Terdapat dua dimensi pendapat umum, (1) dimensi preferensi -mengukur pilihan terhadap alternatif yang ada dan (2) dimensi intensitas -mengukur kuatnya pilihan atas alternatif yang ada.
Kesalahan dalam jejak pendapat yang mungkin dihasilkan , disebabkan antara lain; (1) pendapat mudah berubah (2) melaporkan hal yang belum menjadi keputusan (3) berbeda pernyataan di polling dengan bilik suara (4) tidak konsisten karenan merupakan isu-isu spontan dan (5) pendapat umum sulit diidentifikasi secara faktual.
Publik sendiri menurut Grunig dalam Zaenal Mukarom,terklasifikasi menjadi; (1) public latent -publik tersembunyi dan tidak mengetahui (2) aware public -publik yang sadar yang mengenali masalah dan (3) active public -mengambil tindakan atas suatu masalah.
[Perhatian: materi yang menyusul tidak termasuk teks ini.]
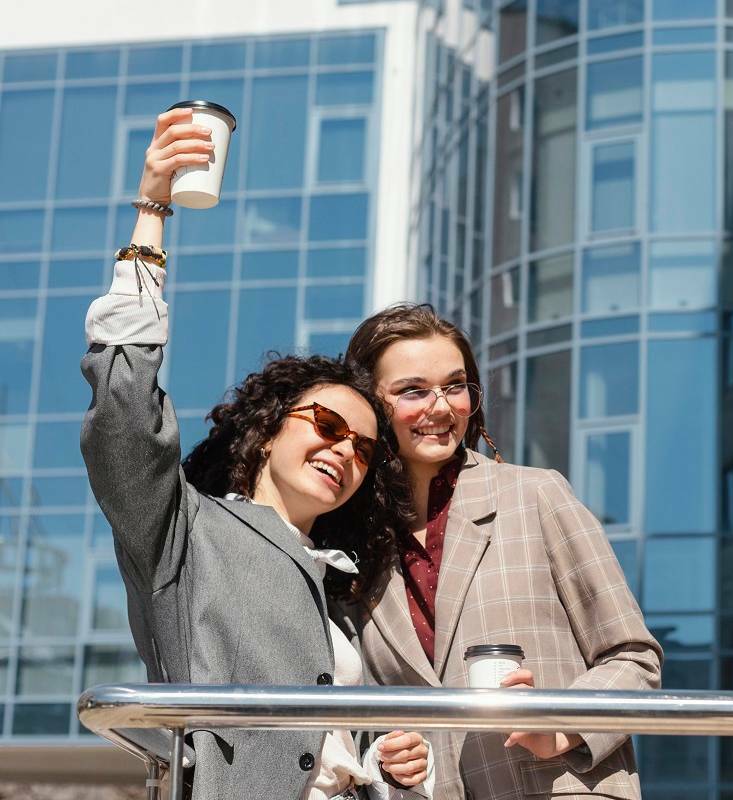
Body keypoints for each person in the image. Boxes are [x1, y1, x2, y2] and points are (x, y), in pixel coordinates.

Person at [81, 108, 435, 800]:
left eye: (364, 448)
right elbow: (123, 412)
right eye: (327, 424)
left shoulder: (337, 588)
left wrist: (388, 767)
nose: (344, 450)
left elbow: (324, 753)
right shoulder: (184, 532)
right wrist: (152, 212)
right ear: (269, 429)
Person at [343, 303, 662, 800]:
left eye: (455, 386)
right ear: (370, 403)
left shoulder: (536, 495)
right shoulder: (357, 542)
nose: (441, 407)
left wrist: (560, 726)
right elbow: (362, 708)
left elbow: (634, 657)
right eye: (413, 391)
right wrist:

Dalam upaya untuk melakukan pengukuran opini publik, maka setidaknya terdapat berbagai cara yang dapat dipergunakan, diantaranya; (1) polling --pengumpulan suara (2) attitudes scales --representasi parapihak yang berseberangan (3) interview --wawancara umum dan (4) tulisan --mengemukakan pandangan atas masalah untuk mendapatkan reaksi.
Tahapan dalam pembentukan opini publik itu sendiri terdiri dari; (1) luftartige -berupa uap tanpa bentuk nyata (2) flussige -seperti air yang memiliki bentuk nyata dan (3) festig -opini yang sudah kuat dan tidak mudah berubah.
Anwar Arifin mengatakan penentuan pendapat umum diranah politik, akan bergantung pada citra yang ditampilkan oleh aktor dan partai politik. Seruan tentang Vox Populi, Vox Dei kemudian menempatkan posisi persetujuan masyarakat sebagai yang utama, hal ini menjadi dasar bagi opini publik. Sehingga opini publik dapat dimaknai sebagai pendapat, sikap, perasaan ataupun hasil interaksi sosial didalam masyarakat.
Fungsi dari pendapat umum adalah (1) memperkuat undang-undang dan peraturan (2) menjadi pendukung moral dalam masyarakat (3) pendukung eksistensi lembaga sosial dan politik. Relasi opini publik sebagai efek dari komunikasi politik, pun dapat dipahami sebagai (1) kehendak rakyat -kognisi (2) kontrol rakyat -afeksi (3) dukungan rakyat -konasi.
Hal ini yang kemudian menurut Hardiman, menyebabkan demokrasi dalam pandangan Jurgen Habermas dimaknai sebagai rasionalisasi kekuasaan, dengan upaya mendapatkan legitimasi. Kemajuan ilmu pengetahuan dan teknologi, mempengaruhi kesadaran praktis individu didalam masyarakat.
Selaras dengan hal tersebut, Habermas menyatakan demokrasi sebagai rasionalisasi kekuasaan berkaitan pada pengilmiahan politik. Hal ini dikarenakan kecenderungan perkembangan riset yang dibiayai pemerintah dan pertimbangan ilmiah mendasari kebijakan publik.
Dalam upaya membangun keseimbangan tersebut, harus diciptakan ruang dan gelanggang bagi diskusi dan opini publik, yang dinyatakan sebagai public sphere, sebagai tandingan rasionalisasi politik alias demokrasi yang dikelola oleh negara.